Qué es el matrimonio civil, en serio

No es solo una fiesta con torta: es un contrato con reglas propias, distintas a cualquier otro.

El Código Civil colombiano lo define sin rodeos: "el matrimonio es un contrato solemne por el cual un hombre y una mujer se unen con el fin de vivir juntos, de procrear y de auxiliarse mutuamente" (art. 113 CC). La doctrina colombiana lo trata como un contrato especial — ni un contrato genérico más, ni algo puramente sacramental —: las partes no ponen las reglas, tiene su propio régimen de nulidades y su propia forma de terminar (el divorcio), distinta a como termina cualquier otro contrato.

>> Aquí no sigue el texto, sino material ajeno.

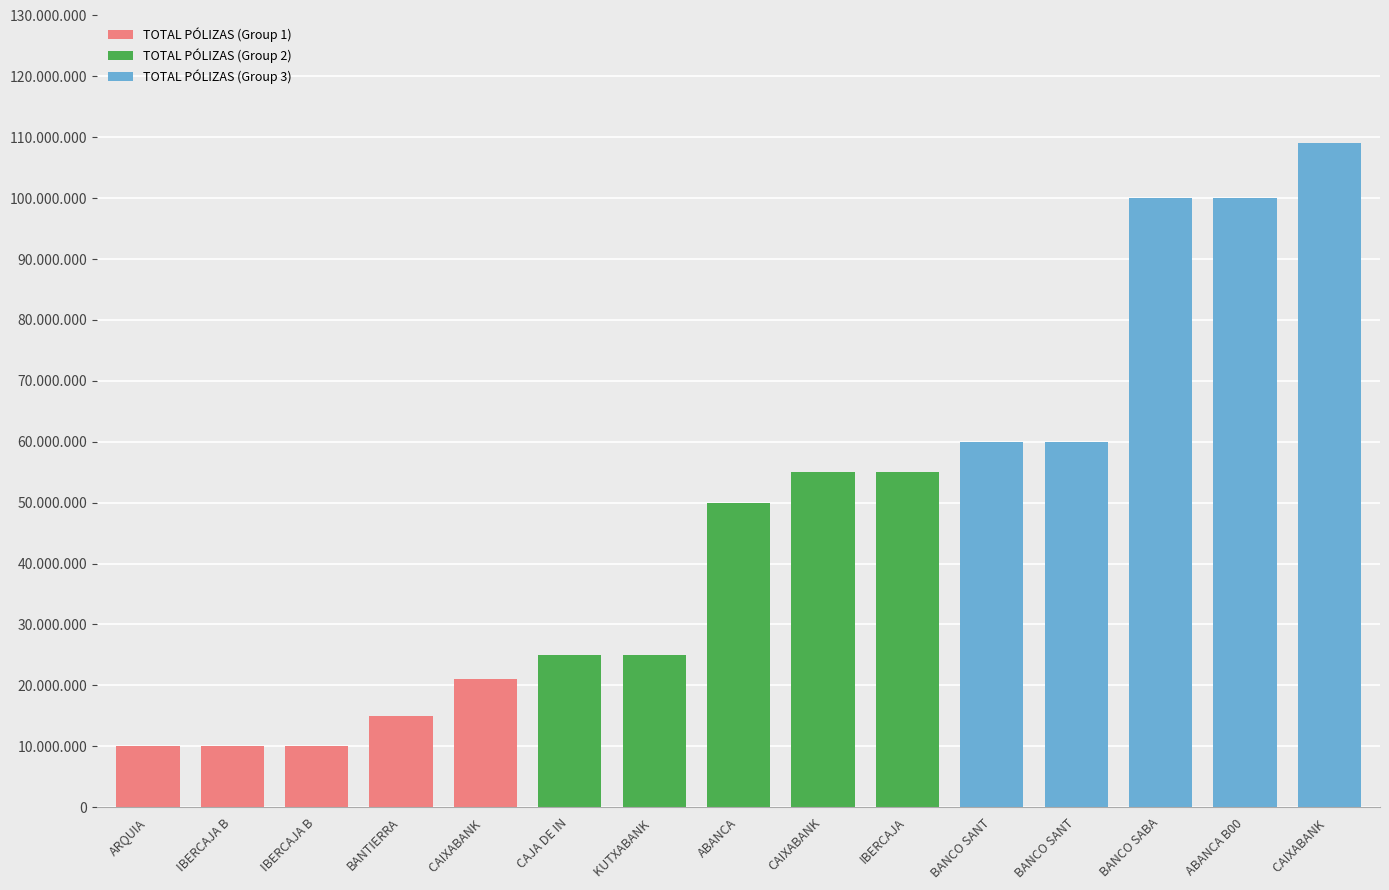

Are the bars horizontal?

No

Para que exista, necesita tres cosas: diversidad de las partes que consienten, una autoridad competente (notario o juez) y consentimiento — la manifestación clara de querer casarse. Para que sea válido, además, se exige capacidad (la edad mínima y la ausencia de impedimentos) y un consentimiento libre de vicios como el error o la fuerza.

Ese último punto tiene un matiz práctico interesante: varios vicios del matrimonio son saneables. Si alguien se casó bajo un vicio de consentimiento y sigue conviviendo con su cónyuge por un tiempo sin alegar el problema, la ley entiende que lo convalidó. Es un recordatorio de que el matrimonio, aunque solemne, no vive en una burbuja de tecnicismos eternos — la convivencia real también pesa jurídicamente.

Lo que sí es completamente rígido es el momento en que se puede pactar un régimen de bienes distinto al legal: las capitulaciones matrimoniales solo valen si se otorgan antes de la boda. Ese es el punto donde arranca todo lo demás que hacemos en Capitula.